Given exercise: Repeat every entry word for word, but leave the images out of your copy.

Listing:
** begin **
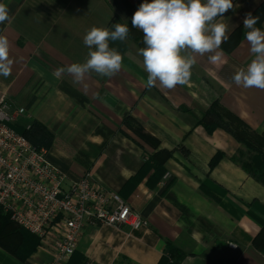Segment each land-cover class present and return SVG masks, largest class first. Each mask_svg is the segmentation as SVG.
Here are the masks:
<instances>
[{
	"label": "crops",
	"instance_id": "obj_1",
	"mask_svg": "<svg viewBox=\"0 0 264 264\" xmlns=\"http://www.w3.org/2000/svg\"><path fill=\"white\" fill-rule=\"evenodd\" d=\"M143 2L0 0L10 8L0 34L8 37L14 59L11 76H0V96L11 104L14 122L29 127L36 120L53 133L49 158L68 183L89 171L149 221L139 230L87 224L73 257L55 264H159L167 241L186 253L181 264H264L254 243L261 229L256 218L264 219V184L231 159L242 143L220 127L208 133L201 120L217 102L264 133V91L237 88L232 81L254 58L243 21L251 13L264 30V0L234 3L238 7L223 16L229 39L218 49L220 59L212 63L209 54L196 55L189 82L175 89H146L138 55L145 45L129 37L123 68L114 77L91 73L77 84L70 75L52 74L85 61L89 49L83 37L91 27L109 28L112 20L132 26ZM126 114L160 146L127 127ZM159 149L172 152L164 164L159 157L164 174L149 160ZM219 151L225 157L210 168ZM32 248L22 252V260L0 244V264L52 260L53 241Z\"/></svg>",
	"mask_w": 264,
	"mask_h": 264
},
{
	"label": "clouds",
	"instance_id": "obj_2",
	"mask_svg": "<svg viewBox=\"0 0 264 264\" xmlns=\"http://www.w3.org/2000/svg\"><path fill=\"white\" fill-rule=\"evenodd\" d=\"M238 5L233 0H144L132 16V27L143 34L145 47L138 49L147 73L145 87L167 90L186 85L196 65V55H208L210 62L220 59L218 49L229 39L228 25L223 16ZM11 19L10 8L0 3V24ZM259 17L247 13L243 26L249 53L253 59L232 76L237 88L264 91V30L257 27ZM130 33L127 23H115L112 29L91 27L83 37L89 49L82 63L60 67L52 73L57 79L70 75L73 82L83 84L86 76L95 73L114 77L123 68V56L110 42L125 41ZM11 43L0 34V76L12 74L14 59ZM87 88V85H84Z\"/></svg>",
	"mask_w": 264,
	"mask_h": 264
},
{
	"label": "built area",
	"instance_id": "obj_3",
	"mask_svg": "<svg viewBox=\"0 0 264 264\" xmlns=\"http://www.w3.org/2000/svg\"><path fill=\"white\" fill-rule=\"evenodd\" d=\"M237 2L233 0V4ZM15 119L7 97L1 95L0 208L41 243L54 242L52 260L43 264L68 261L87 224L131 230L149 226L146 218L106 189L91 172L68 183L63 171L51 162L46 147H36L12 128Z\"/></svg>",
	"mask_w": 264,
	"mask_h": 264
},
{
	"label": "trees",
	"instance_id": "obj_4",
	"mask_svg": "<svg viewBox=\"0 0 264 264\" xmlns=\"http://www.w3.org/2000/svg\"><path fill=\"white\" fill-rule=\"evenodd\" d=\"M115 23L120 22L117 20L113 22L112 20L109 29H112V25ZM128 26L130 29L128 37L137 38L140 46H143L142 32L130 25ZM134 34L138 37H134ZM110 47H115L121 54H123L128 47V38L123 42H110ZM201 120L208 133H212L218 127L223 128L241 142L243 147L246 146L248 148L249 151L246 152L242 147L231 157V159L239 164L250 176L264 184V133L254 131L243 119L230 110L223 108L217 102L205 111ZM123 122L127 127L132 128L136 134L155 148L160 146V141L146 133L144 128L132 115L126 114ZM10 125L18 133L28 138L36 147L49 148L53 142V133H51L50 130L39 121L34 120L29 127L18 125L17 122H13ZM170 156H172L171 151L159 149L149 158V160L152 161V166L156 167L159 173L164 174V166L159 164V157L163 158L164 164L166 160L165 157ZM223 157H225V154L219 151L212 158L210 168H214ZM245 157L247 158L245 159ZM256 220L260 224L261 230L256 236L254 243L256 248L264 254V219L256 218ZM0 244L8 248L11 252L17 254L22 260H25L22 252L33 247L30 250L32 251L36 245L41 244V239L19 226L11 219L8 213H5L0 208ZM185 257L186 253L179 246L173 242L167 241L164 255L159 264H181Z\"/></svg>",
	"mask_w": 264,
	"mask_h": 264
},
{
	"label": "rangeland",
	"instance_id": "obj_5",
	"mask_svg": "<svg viewBox=\"0 0 264 264\" xmlns=\"http://www.w3.org/2000/svg\"><path fill=\"white\" fill-rule=\"evenodd\" d=\"M18 125H21V126H23L20 122H18ZM48 149V148H47ZM243 149L246 151V152H248L249 150H248V148L246 147V146H244L243 147ZM247 157H245V159H246ZM261 230V229H260ZM260 232V231H259ZM261 252V251H260ZM262 253V252H261Z\"/></svg>",
	"mask_w": 264,
	"mask_h": 264
}]
</instances>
** end **
Reply:
Segment each land-cover class present and return SVG masks, largest class first. Each mask_svg is the segmentation as SVG.
Here are the masks:
<instances>
[{
	"label": "crops",
	"instance_id": "obj_1",
	"mask_svg": "<svg viewBox=\"0 0 264 264\" xmlns=\"http://www.w3.org/2000/svg\"><path fill=\"white\" fill-rule=\"evenodd\" d=\"M143 2L0 0L10 8L0 34L8 37L14 59L11 76H0V96L11 104L14 122L29 127L36 120L53 133L49 158L68 183L89 171L149 221L139 230L87 224L73 257L55 264H159L167 241L186 253L181 264H264L254 243L261 229L256 218L264 219V184L231 159L242 143L220 127L208 133L201 120L217 102L264 133V91L237 88L232 81L254 58L243 21L251 13L264 30V0L234 3L238 7L223 16L229 39L218 49L220 59L212 63L209 54L196 55L189 82L175 89H146L138 55L145 45L129 37L123 68L114 77L91 73L77 84L70 75L52 74L85 61L89 49L83 37L91 27L109 28L112 20L132 26ZM126 114L160 146L127 127ZM159 149L172 152L164 164L159 157L164 174L149 160ZM219 151L225 157L210 168ZM32 248L22 252V260L0 244V264L52 260L53 241Z\"/></svg>",
	"mask_w": 264,
	"mask_h": 264
},
{
	"label": "clouds",
	"instance_id": "obj_2",
	"mask_svg": "<svg viewBox=\"0 0 264 264\" xmlns=\"http://www.w3.org/2000/svg\"><path fill=\"white\" fill-rule=\"evenodd\" d=\"M238 5L233 0H144L132 16V27L143 34L145 47L138 49L147 73L145 87L167 90L186 85L196 65V55H208L210 62L220 59L218 49L229 39L228 25L223 16ZM11 19L10 8L0 3V24ZM259 17L247 13L243 26L249 53L253 59L232 76L237 88L264 91V30L257 27ZM130 33L127 23H115L112 29L91 27L83 37L89 49L82 63L60 67L52 73L57 79L70 75L73 82L83 84L86 76L95 73L114 77L123 68V56L110 42L125 41ZM11 43L0 34V76L12 74L14 59ZM87 88V85H84Z\"/></svg>",
	"mask_w": 264,
	"mask_h": 264
},
{
	"label": "built area",
	"instance_id": "obj_3",
	"mask_svg": "<svg viewBox=\"0 0 264 264\" xmlns=\"http://www.w3.org/2000/svg\"><path fill=\"white\" fill-rule=\"evenodd\" d=\"M237 2L233 0V4ZM15 119L7 97L1 95L0 208L41 243L54 242L52 260L43 264L68 261L87 224L131 230L149 226L146 218L106 189L91 172L68 183L63 171L51 162L46 147H36L12 128Z\"/></svg>",
	"mask_w": 264,
	"mask_h": 264
},
{
	"label": "trees",
	"instance_id": "obj_4",
	"mask_svg": "<svg viewBox=\"0 0 264 264\" xmlns=\"http://www.w3.org/2000/svg\"><path fill=\"white\" fill-rule=\"evenodd\" d=\"M115 23L120 22L117 20L113 22L112 20L109 29H112V25ZM128 26L130 29L128 37L137 38L140 46H143L142 32L130 25ZM134 34L138 37H134ZM110 47H115L121 54H123L128 47V38L123 42H110ZM201 120L208 133H212L218 127L223 128L241 142L243 147L246 146L248 148L249 151L246 152L242 147L231 157V159L239 164L250 176L264 184V133L254 131L243 119L230 110L223 108L217 102L205 111ZM123 122L127 127L132 128L136 134L155 148L160 146V141L146 133L144 128L132 115L126 114ZM10 125L18 133L28 138L36 147L49 148L53 142V133H51L50 130L39 121L34 120L29 127L18 125L17 122H13ZM170 156H172L171 151L159 149L149 158V160L152 161V166L156 167L159 173L164 174V166L159 164V157L163 158L164 164L166 160L165 157ZM223 157H225V154L219 151L212 158L210 168H214ZM245 157L247 158L245 159ZM256 220L260 224L261 230L256 236L254 243L256 248L264 254V219L256 218ZM0 244L8 248L11 252L17 254L22 260H25L22 252L33 247L30 250L32 251L36 245L41 244V239L19 226L11 219L8 213H5L0 208ZM185 257L186 253L179 246L173 242L167 241L164 255L159 264H181Z\"/></svg>",
	"mask_w": 264,
	"mask_h": 264
},
{
	"label": "rangeland",
	"instance_id": "obj_5",
	"mask_svg": "<svg viewBox=\"0 0 264 264\" xmlns=\"http://www.w3.org/2000/svg\"><path fill=\"white\" fill-rule=\"evenodd\" d=\"M18 125H21V126H23L20 122H18ZM48 149V148H47ZM243 149L246 151V152H248L249 150H248V148L246 147V146H244L243 147ZM247 157H245V159H246ZM261 230V229H260ZM260 232V231H259ZM261 252V251H260ZM262 253V252H261Z\"/></svg>",
	"mask_w": 264,
	"mask_h": 264
}]
</instances>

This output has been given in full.